Families stop loved ones' organ donationBy KAMALA HAYMAN - The Press | Wednesday, 20 June 2007
NEW ZEALAND - The families of 21 people who died in intensive care units last year refused to allow their loved one's organs to be used for transplants.
However, the official figures do not reveal how many of those who died had ticked "donor" on their driver's licence.
The figures, released under the Official Information Act to Christchurch campaigner Andy Tookey, showed that of 55 potential organ donors last year, just 25 went became actual donors.
Two families were not asked and another 21 families refused permission.
Three people were medically unsuitable for donation and another four did not meet criteria which states only brain-dead patients may be considered for organ donation.
New Zealand has one of the lowest organ-donor rates in the world, with six donors per million people compared to 10 and 11 per million in Australia and Britain, respectively.
The United States has 21 donors per million people.
Tookey hoped a a legally binding register of organ donors would improve donor rates.
He has co-authored National MP Jackie Blue's private member's bill to create such a register.
Tookey said Government proposals for a donor register which allowed families to veto donation for spiritual, cultural or distress reasons, was inadequate.
"If people have registered to be donors and wish to be donors, I don't think other people should be able to veto their wishes," said Tookey. "It is a human rights issue."
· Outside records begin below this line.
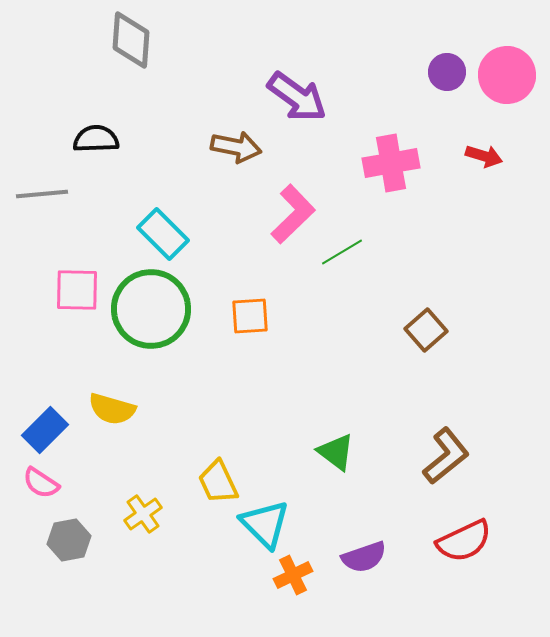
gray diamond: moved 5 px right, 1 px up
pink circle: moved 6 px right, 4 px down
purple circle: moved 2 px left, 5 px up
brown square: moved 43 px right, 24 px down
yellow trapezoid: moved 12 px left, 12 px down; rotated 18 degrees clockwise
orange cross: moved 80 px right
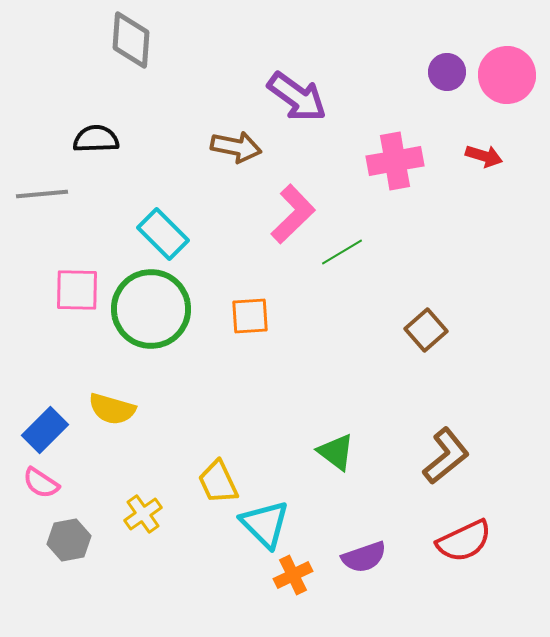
pink cross: moved 4 px right, 2 px up
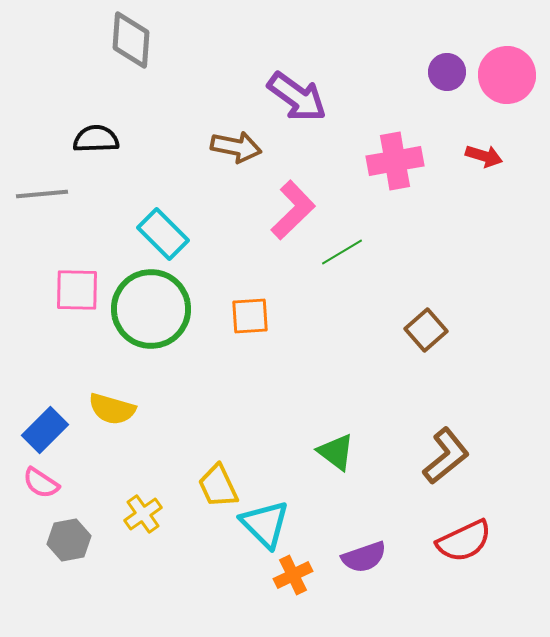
pink L-shape: moved 4 px up
yellow trapezoid: moved 4 px down
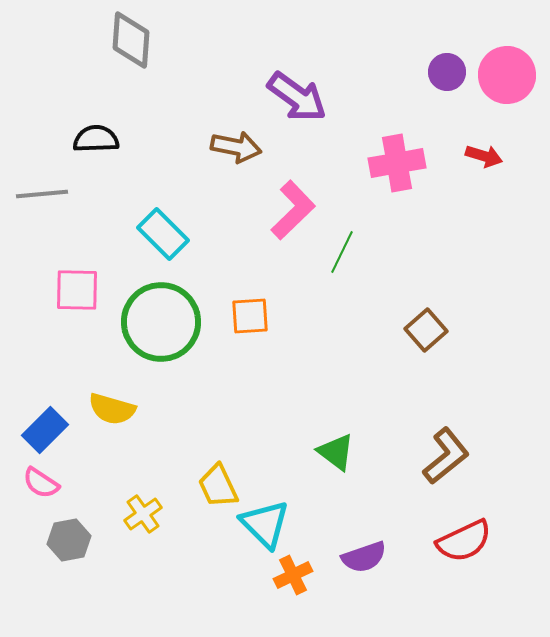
pink cross: moved 2 px right, 2 px down
green line: rotated 33 degrees counterclockwise
green circle: moved 10 px right, 13 px down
Organ Donation New Zealand clinical director Stephen Streat said families refused permission for organ donation for a range of reasons.
One of the most common was because they did not believe their loved one was dead.
Streat said a Western Australian audit found families refused permission for organ donation in 24 out of 42 cases, including five cases where they did not believe their relative was dead.
In the United States, families refused about 60 per cent of the time.
Streat said its significantly higher donor rates were due to a greater number of brain-dead patients.
Streat said doctors did not ask about organ donation when no immediate family was available, if families had already said they would not consider organ donation, or where a coroner had refused permission.
Some families had complex situations, including warring relatives where it was impossible to discuss organ donation.
Streat did not believe refusal by families was the critical factor in organ donation.
He said a greater proportion of families agreed to the use of their relative's organs (45 per cent) than the proportion of the population who were signed up as donors on their driver's licences (40 per cent).
Organ Donation New Zealand is awaiting final ethical approval for an ongoing audit of the roughly 1500 deaths in the nation's intensive care units each year.